[Stored data entries]

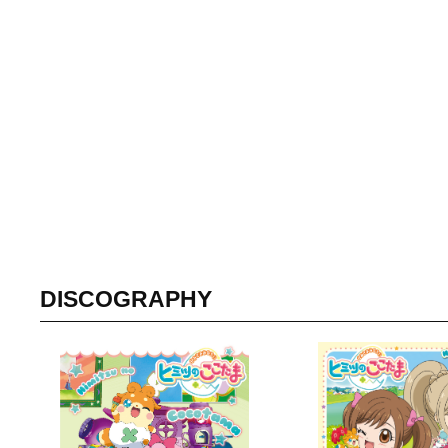
DISCOGRAPHY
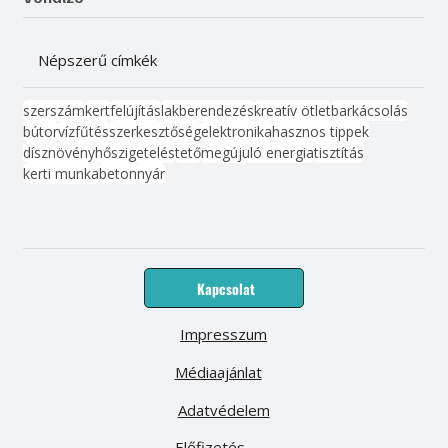
Népszerű címkék
szerszám
kert
felújítás
lakberendezés
kreatív ötlet
barkácsolás
bútor
víz
fűtés
szerkesztőség
elektronika
hasznos tippek
dísznövény
hőszigetelés
tető
megújuló energia
tisztítás
kerti munka
beton
nyár
Kapcsolat
Impresszum
Médiaajánlat
Adatvédelem
Előfizetés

### Directions
Once the pictures are set aside, write out each record exactly.

### Solved exercise
DISCOGRAPHY
Népszerű címkék
szerszám
kert
felújítás
lakberendezés
kreatív ötlet
barkácsolás
bútor
víz
fűtés
szerkesztőség
elektronika
hasznos tippek
dísznövény
hőszigetelés
tető
megújuló energia
tisztítás
kerti munka
beton
nyár
Kapcsolat
Impresszum
Médiaajánlat
Adatvédelem
Előfizetés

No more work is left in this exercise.